Damit erweist sich der angefochtene Entscheid im Ergebnis als willkürlich. Die Beschwerde wird gutgeheissen und der Entscheid des Verwaltungsgerichts des Kantons Thurgau vom 10. August 2022 wird aufgehoben. Die Einbürgerungskommission der Politischen Gemeinde Romanshorn wird angewiesen, dem Beschwerdeführer sowie seinen beiden Kindern, B. und C. das Gemeindebürgerrecht zu erteilen.

Lausanne, 25. Oktober 2023 

2 thoughts on “Thurgau: Keine Einbürgerung trotz Bundesgerichtsurteil

  1. Eben nicht, Herr Eidgenosse…schon mal was von Rechtsstaatliche Garantie gehört wie z.b Art. 9. BV?

    Art. 9. Schutz vor Willkür und Wahrung von Treu und Glauben. Jede Person hat Anspruch darauf, von den staatlichen Organen ohne Willkür und nach Treu und Glauben behandelt zu werden.
    Den Kern des bundesverfassungsrechtlichen Grundrechtsschutzes bilden das Willkürverbot und die Menschenwürde. Das Willkürverbot untersagt jegliche Schikane und jedwede Behandlung, die dem Gerechtigkeitsgedanken zuwiderläuft. Die Menschenwürde sichert die Individualität und die Gleichheit eines Jeden.
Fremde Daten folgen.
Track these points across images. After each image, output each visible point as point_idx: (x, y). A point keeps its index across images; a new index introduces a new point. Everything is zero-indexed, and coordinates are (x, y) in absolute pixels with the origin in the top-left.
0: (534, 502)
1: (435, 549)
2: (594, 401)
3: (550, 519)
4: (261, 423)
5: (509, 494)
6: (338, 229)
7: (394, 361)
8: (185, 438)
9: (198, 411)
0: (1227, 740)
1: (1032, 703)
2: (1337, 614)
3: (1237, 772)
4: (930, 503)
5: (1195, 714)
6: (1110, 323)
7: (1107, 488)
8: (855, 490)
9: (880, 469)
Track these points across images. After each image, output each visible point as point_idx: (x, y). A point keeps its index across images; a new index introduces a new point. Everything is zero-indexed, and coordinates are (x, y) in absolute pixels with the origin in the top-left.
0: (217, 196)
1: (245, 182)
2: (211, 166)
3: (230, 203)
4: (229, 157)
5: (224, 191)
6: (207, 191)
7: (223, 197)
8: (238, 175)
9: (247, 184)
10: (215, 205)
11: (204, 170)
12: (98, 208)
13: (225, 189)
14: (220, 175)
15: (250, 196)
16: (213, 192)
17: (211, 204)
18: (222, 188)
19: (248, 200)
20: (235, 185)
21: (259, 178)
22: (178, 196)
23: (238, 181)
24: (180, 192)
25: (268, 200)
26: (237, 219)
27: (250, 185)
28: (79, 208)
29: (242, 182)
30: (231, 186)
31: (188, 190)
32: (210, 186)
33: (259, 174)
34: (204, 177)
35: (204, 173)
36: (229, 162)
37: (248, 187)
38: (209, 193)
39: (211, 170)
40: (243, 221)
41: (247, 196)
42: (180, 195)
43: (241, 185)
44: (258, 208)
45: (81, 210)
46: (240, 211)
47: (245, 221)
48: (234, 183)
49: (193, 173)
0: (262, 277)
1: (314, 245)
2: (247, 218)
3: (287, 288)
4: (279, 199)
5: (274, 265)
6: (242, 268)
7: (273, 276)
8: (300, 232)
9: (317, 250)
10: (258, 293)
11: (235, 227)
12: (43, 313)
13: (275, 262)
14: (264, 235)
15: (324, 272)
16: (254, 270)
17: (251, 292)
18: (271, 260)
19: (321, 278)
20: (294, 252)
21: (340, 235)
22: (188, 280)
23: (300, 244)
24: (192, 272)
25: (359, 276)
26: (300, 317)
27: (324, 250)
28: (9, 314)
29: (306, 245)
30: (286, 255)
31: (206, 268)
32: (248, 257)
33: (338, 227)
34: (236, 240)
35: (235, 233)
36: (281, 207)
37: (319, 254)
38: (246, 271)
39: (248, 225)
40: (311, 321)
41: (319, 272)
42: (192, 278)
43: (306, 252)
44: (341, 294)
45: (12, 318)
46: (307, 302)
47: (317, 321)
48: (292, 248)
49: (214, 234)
Beiden Garantien wohnt der Gedanke die Subjektqualität des Menschen inne; sie bewahren ihn davor, zum Objekt staatlicher Herrschaft zu verkommen.
    ( Einschränkungen von Grundrechten bedürfen einer gesetzlichen Grundlage.)

  2. Das ist auch Richtig so – der Schweizer Bürger hat das letzte Wort und nicht das Bundesgericht – es gibt viel zu viele Einbürgerungen in der Schweiz.